Сколько событий произошло у него на глазах, сколько потрясений вынесла его душа.
«Тяжелые удары Фортуны не сразили меня, — подумал он, — вероломное убийство отца, разгром при Тапсе, — все это было следствием ошибок отца (оставил Италию), а битва при Мунде почти завершила круг несчастий. Если и мне суждено погибнуть — умру с честью, отец мой, владыка и император!»
Взглянув на статую, он не нашел улыбки на лице Помпея Великого. «Отец гневается, — мелькнула мысль, — но за что? Неужели я недостоин называться Секстом Помпеем Великим?»
Встав, он громко сказал:
— Помоги мне, отец, советом. Я остался один. Что мне делать, как жить? Должен ли я восстановить древнюю республику и утвердить вечный мир в римском государстве, чтоб никогда больше не было сословных боев, или уйти к частной жизни? Вразуми меня, стоит ли бороться? Не напрасно ли будет литься кровь? И не ждет ли меня неудача в неравной борьбе?

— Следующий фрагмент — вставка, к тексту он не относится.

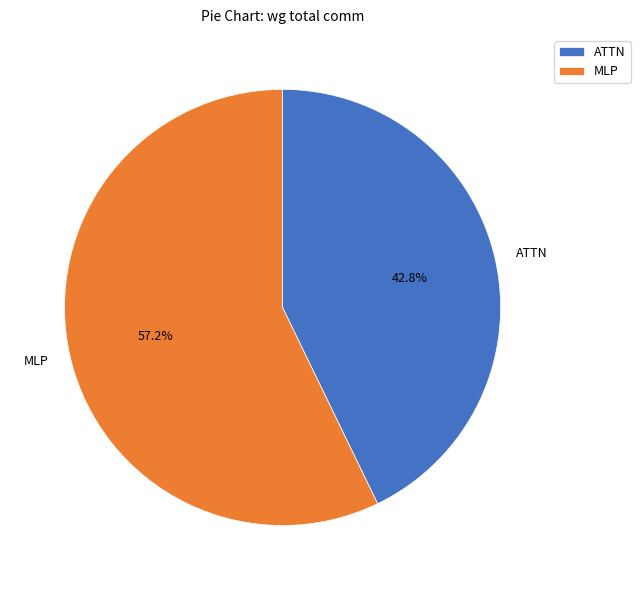

Is the sum of ATTN and MLP greater than half?

Yes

Прожив несколько недель в Сицилии, захваченной Секстом Помпеем, Лициния уезжала с тоской на сердце. К Сексту она испытывала чувство обожания как к вождю, но — странное дело! — это чувство было отлично от того, которое внушал ей Брут. Секст любил родину, готов был на всевозможные для нее жертвы; он презрительно смотрел на людей, шедших к власти путем обмана, и свысока на тех, кто поддерживал их.
Аристократ, Секст был человеком своего времени. Его вспыльчивость кончалась нередко жестокостями. И когда его упрекали в них, Секст говорил: «Я не злодей, а муж, стоящий у власти. У таких магистратов руки всегда в крови. Как поступил бы в таком случае Сулла?» Он был обаятелен, как мужчина, и жена его Скрибония, дочь Либона, казалось, была ему не пара: красивая, с неприятным выражением лица, с глазами, лишенными теплоты, она производила впечатление женщины черствой, бессердечной. Секст знал, что это не так: она горячо любила его, была предана, и он отвечал ей добротой и полным расположением.
Лициния, которой было уже за тридцать лет, впервые испытывала при виде его чувство радости, обожания и неизвестной тревоги. Была ли это любовь? Она не знала. Любовь к Сальвию была иная — это была дружба, нежность, разрешавшаяся слиянием двух существ. А чувство к Сексту пугало ее: она хотела прижаться к этому суровому мужу, обхватить его шею, отдаться ему, ни о чем не думая, ничего не сознавая. Это была безрассудная страсть, и Лициния теряла голову.
Прощаясь с Секстом, она хотела, по обычаю, поцеловать у него руку, но он не позволил и поцеловал Лицинию в лоб. Сердце ее забилось, она опустила голову.
— Прощай, господин мой, — сказала Лициния, — пусть добрые боги помогают тебе в боях и на жизненном пути, пусть слава сопутствует твоим деяниям и Фортуна поведет тебя в благословенный богами Рим!